I enjoy the competition. I welcome the challenge. The game feeds my creative interests. I dig the money. The respect is something I can say I enjoy more than I am willing to admit. The power thing never really got me off. But since I've a known sex addict, drug fiend and I once was a serious alcoholic (but then again what 19 year old frat boys aren't?)... poker definitely fills a "desire to get high and get off" in much more healthier terms than say a bottle of Jim Beam or a bag full of pills or a slew of inebriated, emotionally bankrupt women whose last names I'll never know.

I'm not bragging, but being honest. I've done my fair share of drugs over the last decade. I'm a drug, sex, and rock and roll kinda guy. That's why I'm a writer. Poker and writing suits my personality. And poker is the closest thing I have encountered that I can say matched the adrenaline rush that I got after digesting certain drugs. Man oh man. I've done the least amount of damage to my body in the past twelve months.
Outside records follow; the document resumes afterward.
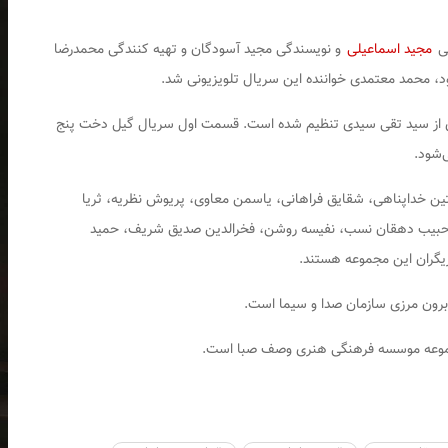
نی
مجید اسماعیلی
و نویسندگی مجید آسودگان و تهیه کنندگی محمدرضا
، محمد معتمدی خواننده این سریال تلویزیونی شد.
از سید تقی سیدی تنظیم شده است. قسمت اول سریال
گیل دخت
پنج
امتین خداپناهی، شقایق فراهانی، یاسمن معاوی، پریوش نظریه، ثریا
، حبیب دهقان نسب، نفیسه روشن، فخرالدین صدیق شریف، حمید
زیگران این مجموعه هستند.
رون مرزی سازمان صدا و سیما است.
جموعه موسسه فرهنگی هنری وصف صبا است.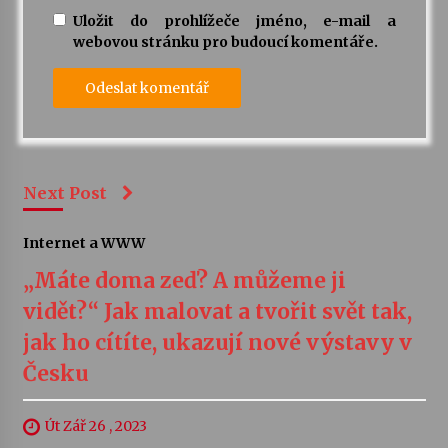
Uložit do prohlížeče jméno, e-mail a
webovou stránku pro budoucí komentáře.
Next Post
Internet a WWW
„Máte doma zeď? A můžeme ji
vidět?“ Jak malovat a tvořit svět tak,
jak ho cítíte, ukazují nové výstavy v
Česku
Út Zář 26 , 2023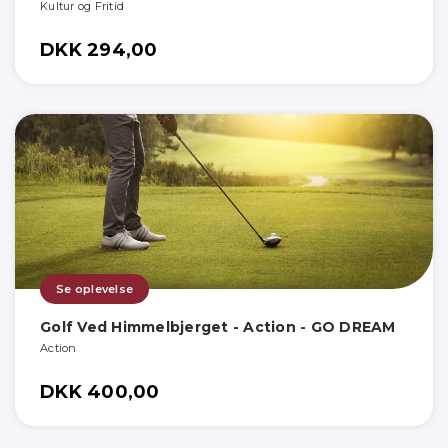
Kultur og Fritid
DKK 294,00
Se oplevelse
Golf Ved Himmelbjerget - Action - GO DREAM
Action
DKK 400,00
Why? I've been playing poker... my new drug.

What a rush poker can be when you hit your flush draw on the river or your AA holds up to crush your opponent's under cards. You hit those highs and they last much longer. That orgasmic, finger tingling feeling is amazing. After a sensational session, I feel like I'm walking in air. I'm bulletproof. I have that spring in my step that I normally have after I've just gotten laid. Oh yeah. Confidence builds. I walk tall. Women smile at me, and I smile back. I have that freshly fucked glow... and everyone can tell... and it's all from taking down a monster pot or from coming from behind with a short stack to win a $20 SNG. I have the giddyness of a school girl when I double my buy in. There have been only three times when I almost got hit by taxi cabs in NYC because I wasn't "there"... once was in the mid-1990s, when I was so far polluted on chemicals that I thought I was hanging out with Margaret Thatcher (it was just one of my British friends wearing a blue hat) and wandered into a busy intersection. The second time was when I was so madly in love with a spit-fire of a gal from Texas, that I lost all sense of direction and a cab driven by a Eastern European dude with a last name containing fourteen letters and no vowels nearly clipped me in the East Village. The last instance, I almost got hit last month, was when replaying the winning hand in a multi-way pot when my pocket 99s cracked AA and KK, and I flopped a set.

Poker, sex, drugs... the only things in life that make me dizzy (besides writing). Add Katie Holmes to that mix and I think you got a decent four of a kind. Maybe Katie will start reading my poker blog too.